Может, Олеша имел в виду некую темную силу? Скажем, необъяснимое — и оттого раздражающее завистников — умение ладить с властями, при том что они тебе не совсем доверяют, не считают в доску своим. (Опять же — в отличие от Михалкова.) То умение, которое позволяло Катаеву жить при всех режимах безбедно, а затем даже дало возможность опубликовать то, в чем сама власть видела памфлет на себя самое.
Если и так, то Катаев откупил неприглядной ценой всего лишь право напечатать тот же «Святой колодец». Однако сперва ведь его надо было создать… Словом, как ни крути, а проблема двойственности души писателя предстает куда более сложной, чем формула Михалкова.
Дело даже не в том, чтобы отыскивать в «сложной и противоречивой» фигуре Катаева бытовое, человеческое добро. Например, родительскую возню (однако и уроки цинизма) с молодой порослью литературы пятидесятых-шестидесятых годов, когда Валентин Петрович, став редактором «Юности», открывал таланты. Или — отношение к загнанному Мандельштаму, которого Катаев не только подкармливал, но, случалось, и защищал, при этом, что, может быть, по-особому важно, понимая величие его поэзии. Понимая, как понимали немногие, потому что в среде литераторов преобладало вполне небрежное отношение к Мандельштаму — вроде как к городскому сумасшедшему.
Не зря суровейшая Надежда Яковлевна в своих пристрастных воспоминаниях именно о Катаеве отзывается снисходительно, упоминая, что и Осип Эмильевич относился к удачнику советской литературы тепло.
Но самое главное — и самое любопытное — все же в другом.
Вот как оно получается. Не простодушная цельность, в которую так счастливо выгрался герой предыдущей главы, идеальный советский писатель (и благодаря которой он так естественно-гибко обретал свое место при дворе кошмарного Сталина, взбалмошного Хрущева, жлобоватого Брежнева), — не это свойство помогло на сей раз таланту выжить в глубоком душевном подполье. А возможно, именно двойственность, разъятость души, двуличность, проявляющиеся порою уж совсем вульгарно и низменно.
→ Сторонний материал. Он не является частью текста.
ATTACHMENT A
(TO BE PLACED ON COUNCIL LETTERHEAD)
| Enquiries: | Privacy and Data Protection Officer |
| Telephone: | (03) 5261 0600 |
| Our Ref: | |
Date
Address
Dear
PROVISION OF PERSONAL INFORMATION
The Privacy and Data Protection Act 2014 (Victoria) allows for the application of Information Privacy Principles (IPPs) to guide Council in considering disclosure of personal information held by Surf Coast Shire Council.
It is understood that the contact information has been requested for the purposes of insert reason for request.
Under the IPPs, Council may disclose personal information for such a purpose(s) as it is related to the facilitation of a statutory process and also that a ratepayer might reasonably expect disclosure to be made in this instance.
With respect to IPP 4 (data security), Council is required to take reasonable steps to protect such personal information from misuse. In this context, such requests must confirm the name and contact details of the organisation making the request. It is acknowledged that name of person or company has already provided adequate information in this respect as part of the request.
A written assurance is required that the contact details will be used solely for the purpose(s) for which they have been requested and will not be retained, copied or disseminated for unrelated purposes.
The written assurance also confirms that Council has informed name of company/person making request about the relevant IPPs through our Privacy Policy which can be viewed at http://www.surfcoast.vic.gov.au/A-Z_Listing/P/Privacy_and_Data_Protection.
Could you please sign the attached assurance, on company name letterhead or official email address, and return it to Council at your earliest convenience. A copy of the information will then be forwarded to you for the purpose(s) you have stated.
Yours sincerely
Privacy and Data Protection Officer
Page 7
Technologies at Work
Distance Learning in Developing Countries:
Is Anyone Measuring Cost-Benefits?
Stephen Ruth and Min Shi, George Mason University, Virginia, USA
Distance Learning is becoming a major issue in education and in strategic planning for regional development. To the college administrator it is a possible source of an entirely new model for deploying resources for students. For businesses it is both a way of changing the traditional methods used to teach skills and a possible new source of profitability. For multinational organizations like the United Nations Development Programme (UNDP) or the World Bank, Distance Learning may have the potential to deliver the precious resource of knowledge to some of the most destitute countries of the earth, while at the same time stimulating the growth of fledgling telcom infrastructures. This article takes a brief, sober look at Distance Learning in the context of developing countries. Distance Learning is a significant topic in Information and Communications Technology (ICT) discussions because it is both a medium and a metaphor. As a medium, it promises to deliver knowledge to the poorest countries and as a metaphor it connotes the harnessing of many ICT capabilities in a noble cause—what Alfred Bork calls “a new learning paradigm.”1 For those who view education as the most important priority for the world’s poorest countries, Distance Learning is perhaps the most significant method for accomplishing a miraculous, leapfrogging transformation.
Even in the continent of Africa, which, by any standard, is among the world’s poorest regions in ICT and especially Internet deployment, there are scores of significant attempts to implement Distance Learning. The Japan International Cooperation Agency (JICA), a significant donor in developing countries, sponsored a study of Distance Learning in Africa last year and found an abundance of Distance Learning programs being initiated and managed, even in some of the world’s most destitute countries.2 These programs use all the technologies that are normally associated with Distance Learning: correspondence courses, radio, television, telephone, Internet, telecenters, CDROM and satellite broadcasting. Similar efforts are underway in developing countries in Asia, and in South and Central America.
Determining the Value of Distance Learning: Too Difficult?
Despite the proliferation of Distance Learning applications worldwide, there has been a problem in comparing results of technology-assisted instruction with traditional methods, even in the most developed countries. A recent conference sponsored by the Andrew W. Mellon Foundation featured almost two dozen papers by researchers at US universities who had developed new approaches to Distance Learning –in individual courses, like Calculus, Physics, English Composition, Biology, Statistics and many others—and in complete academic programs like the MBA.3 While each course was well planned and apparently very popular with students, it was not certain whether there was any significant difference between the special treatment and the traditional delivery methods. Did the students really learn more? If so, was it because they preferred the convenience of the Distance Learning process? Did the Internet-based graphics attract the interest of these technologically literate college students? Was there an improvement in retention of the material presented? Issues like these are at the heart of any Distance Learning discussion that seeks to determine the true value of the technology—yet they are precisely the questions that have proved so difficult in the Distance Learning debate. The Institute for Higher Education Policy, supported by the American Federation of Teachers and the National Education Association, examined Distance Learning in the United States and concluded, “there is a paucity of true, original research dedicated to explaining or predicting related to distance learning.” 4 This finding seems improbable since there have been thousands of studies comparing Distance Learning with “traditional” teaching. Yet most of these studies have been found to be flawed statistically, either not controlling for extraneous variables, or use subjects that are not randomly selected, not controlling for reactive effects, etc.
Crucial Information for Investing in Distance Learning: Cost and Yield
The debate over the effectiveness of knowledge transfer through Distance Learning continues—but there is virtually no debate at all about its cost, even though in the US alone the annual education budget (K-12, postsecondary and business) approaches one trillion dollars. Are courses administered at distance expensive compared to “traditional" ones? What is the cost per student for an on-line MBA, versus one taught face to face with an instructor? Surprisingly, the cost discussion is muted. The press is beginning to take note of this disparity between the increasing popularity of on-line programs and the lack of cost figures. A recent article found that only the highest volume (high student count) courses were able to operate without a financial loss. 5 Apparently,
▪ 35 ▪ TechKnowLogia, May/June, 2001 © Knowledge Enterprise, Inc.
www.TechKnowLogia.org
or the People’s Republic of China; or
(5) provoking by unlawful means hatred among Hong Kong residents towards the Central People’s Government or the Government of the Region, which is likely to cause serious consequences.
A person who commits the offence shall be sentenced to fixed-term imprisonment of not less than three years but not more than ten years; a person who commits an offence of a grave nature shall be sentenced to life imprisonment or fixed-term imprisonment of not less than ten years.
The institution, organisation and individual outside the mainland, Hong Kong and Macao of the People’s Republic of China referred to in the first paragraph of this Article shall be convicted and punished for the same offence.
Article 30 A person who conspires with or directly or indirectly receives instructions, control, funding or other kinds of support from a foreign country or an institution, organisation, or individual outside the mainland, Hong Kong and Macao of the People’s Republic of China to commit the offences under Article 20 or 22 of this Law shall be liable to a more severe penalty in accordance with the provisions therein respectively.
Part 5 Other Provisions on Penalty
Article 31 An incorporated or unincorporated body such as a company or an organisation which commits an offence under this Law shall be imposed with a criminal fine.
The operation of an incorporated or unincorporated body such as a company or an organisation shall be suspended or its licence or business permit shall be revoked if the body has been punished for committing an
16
Да! Может быть (выражаюсь с предельнейшей осторожностью), в случае с Валентином Катаевым пресловутая двойственность означала не полную сдачу на милость той действительности, которую столь уютно обжила плоть. Может быть, это был затаенный конфликт — и с действительностью, и с властью, перед которой трепетала душа.
Может быть… Не знаю… Знаю лишь то, что эта двойственность — или раздвоенность — вообще совсем не то, что нужно скрывать от благодарных читателей. Наоборот! Имитируя отсутствие внутренних противоречий, идиллическое согласие «души в заветной лире», мы оскорбительно упростим, непростительно обедним личность — хотя бы того же Катаева.
Или даже Твардовского.
Два гимна
«Отступим… в шестидесятые, вспомним человека, которого я без колебаний назову центральной фигурой духовного обновления, тогда и теперь, — Александра Твардовского».
Говорит замечательный, ныне покойный историк Михаил Гефтер. Говорит в разгар горбачевской эпохи, перестроечных надежд, когда, казалось, со Сталиным кончено навсегда — или вот-вот будет кончено. И может показаться странным и нелогичным, что Гефтер столь высоко оценивает Твардовского за его — снова! — двойственность.
Конечно, принципиально иного свойства, чем у Катаева, который даже бравировал своей безнравственностью. Но все же:
«Разве легкость отказа от наследия (а там были и родные ему могилы) отвращала его не меньше, чем козни и лицемерие „наследников Сталина“? И сам Сталин, Сталин — человек и Сталин — распорядитель всех человеческих судеб, был для него как вызов чести. Стоит подумать, чего бы мы лишились, если бы Твардовский не принял этого вызова».
Да, стоит. Но оценим и странность этой ситуации — в особенности для нашего времени, для поколений, которые не хотят жить воспоминаниями. Не считая себя обязанными понимать, с какой мукой их родители добывали свою истину, свою внутреннюю свободу. А Твардовскому, не растратчику, а добытчику, были в равной степени отвратительны и сталинисты, и те, кто чересчур безболезненно отрывал от себя того, кому слепо верил долгие годы.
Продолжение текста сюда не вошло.